Can an Elm program ever be untyped?

There is one way we can sort of hide types in Elm, and that is “Jeremys Interface” (oh no!, not again…). The single function version of which is:

create : (opsTyp -> typ) -> ((rep -> () -> typ) -> opsRep -> opsTyp) -> (rep -> opsRep) -> (rep -> typ)
create constructor mapOps impl rep =
    let
        raise : rep -> () -> typ
        raise rep_ () =
            constructor (mapOps raise (impl rep_))
    in
    raise rep ()

This lets us return a value that contains rep but without exposing rep in the return type.

I believe the correct term for create is a hylomorphism which is an unfold and fold fused together or generate and interpret in one go.

type Counter
    = Counter CounterIF

type alias CounterIF =
    { value : Int
    , inc : () -> Counter
    }

type Rep
    = Rep Int

new : Int -> Counter
new n =
    let
        make : Rep -> Counter
        make rep =
            Counter
                { value =
                    case rep of
                        Rep x ->
                            x
                , inc =
                    \() ->
                        case rep of
                            Rep x ->
                                make (Rep (x + 1))
                }
    in
    make (Rep n)

Rep never appears in the resulting API. Only Counter does. So the outside world can’t name Rep, construct it, or inspect it. From the outside we know it exists but that is all.

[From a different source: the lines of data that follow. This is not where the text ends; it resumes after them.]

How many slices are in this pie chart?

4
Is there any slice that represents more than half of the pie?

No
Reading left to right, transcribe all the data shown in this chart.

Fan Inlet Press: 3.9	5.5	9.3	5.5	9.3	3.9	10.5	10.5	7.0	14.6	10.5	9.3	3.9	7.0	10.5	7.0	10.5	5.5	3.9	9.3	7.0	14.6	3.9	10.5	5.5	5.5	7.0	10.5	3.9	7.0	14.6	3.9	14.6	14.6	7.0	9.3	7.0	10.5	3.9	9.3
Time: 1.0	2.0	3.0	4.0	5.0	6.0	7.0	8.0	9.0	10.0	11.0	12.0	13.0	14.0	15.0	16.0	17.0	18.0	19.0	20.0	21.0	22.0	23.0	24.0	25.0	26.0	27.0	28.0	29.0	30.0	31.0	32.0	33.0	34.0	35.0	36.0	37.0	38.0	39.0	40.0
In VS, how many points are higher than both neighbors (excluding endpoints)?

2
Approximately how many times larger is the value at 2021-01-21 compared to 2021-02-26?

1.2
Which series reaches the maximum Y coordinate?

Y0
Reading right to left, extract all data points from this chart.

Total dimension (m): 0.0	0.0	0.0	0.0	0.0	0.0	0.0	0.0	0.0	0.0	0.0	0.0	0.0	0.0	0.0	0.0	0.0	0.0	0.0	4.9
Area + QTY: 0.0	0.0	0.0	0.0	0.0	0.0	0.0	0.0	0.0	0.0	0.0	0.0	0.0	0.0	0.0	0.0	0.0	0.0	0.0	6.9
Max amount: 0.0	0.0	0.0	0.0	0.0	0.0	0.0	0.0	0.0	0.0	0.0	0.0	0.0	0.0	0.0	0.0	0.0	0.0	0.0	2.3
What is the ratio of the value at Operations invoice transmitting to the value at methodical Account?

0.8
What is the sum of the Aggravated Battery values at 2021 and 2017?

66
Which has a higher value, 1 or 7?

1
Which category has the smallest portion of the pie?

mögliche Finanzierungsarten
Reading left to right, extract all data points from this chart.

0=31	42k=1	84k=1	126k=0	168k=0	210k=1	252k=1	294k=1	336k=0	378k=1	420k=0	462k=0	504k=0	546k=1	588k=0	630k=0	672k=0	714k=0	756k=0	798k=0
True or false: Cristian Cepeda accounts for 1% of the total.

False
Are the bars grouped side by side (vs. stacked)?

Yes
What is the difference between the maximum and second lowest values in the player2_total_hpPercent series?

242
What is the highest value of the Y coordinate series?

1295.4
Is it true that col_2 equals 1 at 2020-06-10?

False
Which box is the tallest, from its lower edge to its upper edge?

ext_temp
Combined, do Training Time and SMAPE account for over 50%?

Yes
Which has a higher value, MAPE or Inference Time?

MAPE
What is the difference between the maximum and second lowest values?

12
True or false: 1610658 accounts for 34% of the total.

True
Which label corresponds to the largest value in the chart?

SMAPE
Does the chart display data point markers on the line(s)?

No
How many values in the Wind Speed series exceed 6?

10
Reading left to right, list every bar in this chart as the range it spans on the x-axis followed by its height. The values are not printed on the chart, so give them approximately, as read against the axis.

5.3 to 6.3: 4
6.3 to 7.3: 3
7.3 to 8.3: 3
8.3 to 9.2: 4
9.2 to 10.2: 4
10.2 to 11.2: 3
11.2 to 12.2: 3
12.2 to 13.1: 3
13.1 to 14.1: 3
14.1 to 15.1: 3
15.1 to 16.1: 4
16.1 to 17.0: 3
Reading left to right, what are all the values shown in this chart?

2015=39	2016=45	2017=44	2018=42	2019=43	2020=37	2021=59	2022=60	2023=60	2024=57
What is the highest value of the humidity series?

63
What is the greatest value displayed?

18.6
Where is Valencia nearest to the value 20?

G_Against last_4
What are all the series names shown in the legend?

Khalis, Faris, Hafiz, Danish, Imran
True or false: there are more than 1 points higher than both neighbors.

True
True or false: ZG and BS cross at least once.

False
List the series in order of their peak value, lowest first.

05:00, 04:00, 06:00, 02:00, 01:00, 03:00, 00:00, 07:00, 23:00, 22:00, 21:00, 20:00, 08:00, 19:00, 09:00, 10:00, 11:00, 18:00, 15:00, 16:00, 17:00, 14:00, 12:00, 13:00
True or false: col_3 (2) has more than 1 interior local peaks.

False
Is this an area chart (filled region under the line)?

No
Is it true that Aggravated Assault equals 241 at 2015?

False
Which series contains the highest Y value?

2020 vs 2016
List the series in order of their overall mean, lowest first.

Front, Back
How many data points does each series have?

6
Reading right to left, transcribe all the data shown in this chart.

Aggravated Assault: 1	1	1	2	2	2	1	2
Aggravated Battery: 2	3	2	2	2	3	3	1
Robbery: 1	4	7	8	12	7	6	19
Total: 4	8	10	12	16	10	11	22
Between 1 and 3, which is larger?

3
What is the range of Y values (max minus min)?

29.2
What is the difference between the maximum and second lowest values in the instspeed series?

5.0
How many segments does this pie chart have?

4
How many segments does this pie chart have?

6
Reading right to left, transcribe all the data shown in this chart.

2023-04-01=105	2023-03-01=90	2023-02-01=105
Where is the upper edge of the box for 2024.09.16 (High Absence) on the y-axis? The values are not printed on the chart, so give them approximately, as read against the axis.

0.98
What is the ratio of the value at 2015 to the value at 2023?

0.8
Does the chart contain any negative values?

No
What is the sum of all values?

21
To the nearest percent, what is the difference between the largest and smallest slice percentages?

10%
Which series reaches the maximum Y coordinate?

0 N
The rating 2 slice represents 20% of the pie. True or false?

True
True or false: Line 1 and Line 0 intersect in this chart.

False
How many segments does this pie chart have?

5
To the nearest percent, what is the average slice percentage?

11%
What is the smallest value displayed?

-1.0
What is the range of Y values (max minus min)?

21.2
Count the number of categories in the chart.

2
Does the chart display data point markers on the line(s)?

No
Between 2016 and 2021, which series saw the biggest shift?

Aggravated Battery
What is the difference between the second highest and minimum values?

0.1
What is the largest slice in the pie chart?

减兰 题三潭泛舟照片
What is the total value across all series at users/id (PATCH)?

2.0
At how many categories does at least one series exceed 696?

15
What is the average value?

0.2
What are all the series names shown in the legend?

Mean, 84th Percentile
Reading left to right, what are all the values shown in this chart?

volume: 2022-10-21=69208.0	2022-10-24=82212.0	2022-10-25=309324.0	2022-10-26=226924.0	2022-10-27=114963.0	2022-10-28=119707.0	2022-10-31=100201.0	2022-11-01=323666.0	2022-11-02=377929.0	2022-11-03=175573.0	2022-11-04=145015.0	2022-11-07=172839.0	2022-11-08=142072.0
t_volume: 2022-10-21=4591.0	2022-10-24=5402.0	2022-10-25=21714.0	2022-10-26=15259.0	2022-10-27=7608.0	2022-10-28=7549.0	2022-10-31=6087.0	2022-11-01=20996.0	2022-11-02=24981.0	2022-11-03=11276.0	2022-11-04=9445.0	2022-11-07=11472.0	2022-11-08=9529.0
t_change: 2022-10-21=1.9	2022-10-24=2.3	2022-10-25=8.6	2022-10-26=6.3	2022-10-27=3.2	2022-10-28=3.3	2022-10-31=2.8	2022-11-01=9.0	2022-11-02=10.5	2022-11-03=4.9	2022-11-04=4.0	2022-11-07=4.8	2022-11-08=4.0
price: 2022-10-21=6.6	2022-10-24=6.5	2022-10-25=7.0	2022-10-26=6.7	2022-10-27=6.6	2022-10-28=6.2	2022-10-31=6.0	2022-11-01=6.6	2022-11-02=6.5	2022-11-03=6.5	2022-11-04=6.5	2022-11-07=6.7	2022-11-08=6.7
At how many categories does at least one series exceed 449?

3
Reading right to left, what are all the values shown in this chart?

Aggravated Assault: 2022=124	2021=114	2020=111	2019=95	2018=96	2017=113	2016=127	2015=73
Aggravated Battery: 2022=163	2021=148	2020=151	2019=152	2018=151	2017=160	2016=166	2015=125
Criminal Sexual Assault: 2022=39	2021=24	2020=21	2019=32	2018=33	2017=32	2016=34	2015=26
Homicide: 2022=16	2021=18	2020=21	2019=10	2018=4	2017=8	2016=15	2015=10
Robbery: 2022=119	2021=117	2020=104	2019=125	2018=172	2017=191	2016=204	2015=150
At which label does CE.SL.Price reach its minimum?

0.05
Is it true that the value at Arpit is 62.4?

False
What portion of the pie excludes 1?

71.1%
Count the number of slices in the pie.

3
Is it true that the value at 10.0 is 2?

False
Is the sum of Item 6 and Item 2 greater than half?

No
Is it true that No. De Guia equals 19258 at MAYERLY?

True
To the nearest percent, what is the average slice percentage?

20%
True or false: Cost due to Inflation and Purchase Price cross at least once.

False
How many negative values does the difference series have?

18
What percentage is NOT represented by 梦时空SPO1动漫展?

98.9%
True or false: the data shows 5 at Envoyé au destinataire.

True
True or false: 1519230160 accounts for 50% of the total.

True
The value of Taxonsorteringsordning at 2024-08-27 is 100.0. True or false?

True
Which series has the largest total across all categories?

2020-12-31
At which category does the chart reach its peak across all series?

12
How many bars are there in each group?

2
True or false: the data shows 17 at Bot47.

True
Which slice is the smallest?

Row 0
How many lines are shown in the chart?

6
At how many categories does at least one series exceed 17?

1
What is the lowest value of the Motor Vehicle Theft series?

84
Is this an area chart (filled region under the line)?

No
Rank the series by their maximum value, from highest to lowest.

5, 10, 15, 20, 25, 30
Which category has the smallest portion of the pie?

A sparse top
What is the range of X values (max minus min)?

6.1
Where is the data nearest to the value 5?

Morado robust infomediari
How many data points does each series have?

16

This is existential typing:

∃ t . Interface(t)

There exists some type t, but you are not allowed to know what it is.
You only get operations defined by the interface.

And not ad-hoc typing:

∀ t . If t has property P, then operations exist

Behaviour depends on which type t actually is.

Which is overloading / typeclass / polymorphic dispatch.

I was argued against so vehemently on Slack that Jeremys Interface is ad-hoc typing and not existential, that I gave in to believing that to be true. If it were true, then we really could create new typeclasses in Elm and get polymorphic dispatch. Turns out it isn’t true and I was right all along to identify it as existential typing. No loop holes here!